DATA EXTRACT:
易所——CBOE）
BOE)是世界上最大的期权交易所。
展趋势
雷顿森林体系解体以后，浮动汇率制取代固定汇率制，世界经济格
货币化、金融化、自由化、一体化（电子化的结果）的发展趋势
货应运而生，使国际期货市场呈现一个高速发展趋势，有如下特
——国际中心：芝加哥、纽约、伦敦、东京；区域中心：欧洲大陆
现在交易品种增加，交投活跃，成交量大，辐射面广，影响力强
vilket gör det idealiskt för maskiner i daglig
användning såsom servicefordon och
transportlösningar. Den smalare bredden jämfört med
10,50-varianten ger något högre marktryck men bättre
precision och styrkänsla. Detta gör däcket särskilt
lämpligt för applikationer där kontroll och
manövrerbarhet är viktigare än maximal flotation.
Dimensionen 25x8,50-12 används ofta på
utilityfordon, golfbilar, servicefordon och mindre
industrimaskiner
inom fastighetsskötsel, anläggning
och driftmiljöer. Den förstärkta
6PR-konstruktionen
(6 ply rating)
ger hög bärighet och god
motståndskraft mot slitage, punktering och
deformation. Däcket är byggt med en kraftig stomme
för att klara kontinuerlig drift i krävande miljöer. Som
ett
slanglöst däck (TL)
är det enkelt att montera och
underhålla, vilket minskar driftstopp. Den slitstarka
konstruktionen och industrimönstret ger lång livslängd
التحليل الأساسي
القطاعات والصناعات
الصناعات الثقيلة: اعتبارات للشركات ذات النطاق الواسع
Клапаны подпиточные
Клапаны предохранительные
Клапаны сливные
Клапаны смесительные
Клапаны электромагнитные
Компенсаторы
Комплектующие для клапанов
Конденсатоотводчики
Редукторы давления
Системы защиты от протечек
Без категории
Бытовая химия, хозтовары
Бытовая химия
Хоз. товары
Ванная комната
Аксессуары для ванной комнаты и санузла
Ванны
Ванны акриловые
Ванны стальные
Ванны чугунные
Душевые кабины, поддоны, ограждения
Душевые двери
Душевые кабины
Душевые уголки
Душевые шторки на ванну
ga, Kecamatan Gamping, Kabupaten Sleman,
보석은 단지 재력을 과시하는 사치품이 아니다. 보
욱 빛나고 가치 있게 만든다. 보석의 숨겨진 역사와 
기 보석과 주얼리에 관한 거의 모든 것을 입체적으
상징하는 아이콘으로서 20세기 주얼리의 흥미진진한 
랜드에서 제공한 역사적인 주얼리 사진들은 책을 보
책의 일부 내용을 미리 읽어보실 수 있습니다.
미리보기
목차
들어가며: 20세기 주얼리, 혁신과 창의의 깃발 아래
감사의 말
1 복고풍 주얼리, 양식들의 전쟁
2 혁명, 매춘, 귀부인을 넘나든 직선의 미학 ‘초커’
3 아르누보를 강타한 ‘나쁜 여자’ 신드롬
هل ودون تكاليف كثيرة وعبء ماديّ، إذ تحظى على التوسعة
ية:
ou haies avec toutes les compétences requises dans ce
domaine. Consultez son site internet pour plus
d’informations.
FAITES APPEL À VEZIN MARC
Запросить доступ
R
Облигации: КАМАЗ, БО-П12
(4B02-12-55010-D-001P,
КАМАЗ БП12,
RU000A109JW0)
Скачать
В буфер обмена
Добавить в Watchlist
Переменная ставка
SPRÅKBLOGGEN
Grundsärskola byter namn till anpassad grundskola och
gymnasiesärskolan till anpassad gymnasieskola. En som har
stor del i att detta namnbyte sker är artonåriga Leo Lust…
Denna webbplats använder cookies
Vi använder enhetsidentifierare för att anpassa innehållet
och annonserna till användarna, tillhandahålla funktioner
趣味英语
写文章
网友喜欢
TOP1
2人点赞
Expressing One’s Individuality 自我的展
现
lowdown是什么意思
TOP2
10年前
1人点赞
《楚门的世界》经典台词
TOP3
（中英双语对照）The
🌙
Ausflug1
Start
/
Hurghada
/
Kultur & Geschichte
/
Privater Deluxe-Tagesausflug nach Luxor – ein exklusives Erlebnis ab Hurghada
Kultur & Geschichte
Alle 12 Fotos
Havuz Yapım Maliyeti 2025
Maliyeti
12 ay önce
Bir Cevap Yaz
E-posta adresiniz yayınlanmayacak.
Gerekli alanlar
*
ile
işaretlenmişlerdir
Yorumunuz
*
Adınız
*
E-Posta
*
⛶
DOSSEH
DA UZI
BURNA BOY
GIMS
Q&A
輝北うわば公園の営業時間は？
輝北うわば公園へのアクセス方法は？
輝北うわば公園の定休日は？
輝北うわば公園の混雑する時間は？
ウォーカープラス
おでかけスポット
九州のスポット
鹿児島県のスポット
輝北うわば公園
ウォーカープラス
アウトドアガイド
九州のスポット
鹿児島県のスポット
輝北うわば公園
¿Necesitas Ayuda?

EXERCISE GOAL: Of the lines above, copy each one that contains the word "till".

WRITTEN REPLY:
Grundsärskola byter namn till anpassad grundskola och
gymnasiesärskolan till anpassad gymnasieskola. En som har
och annonserna till användarna, tillhandahålla funktioner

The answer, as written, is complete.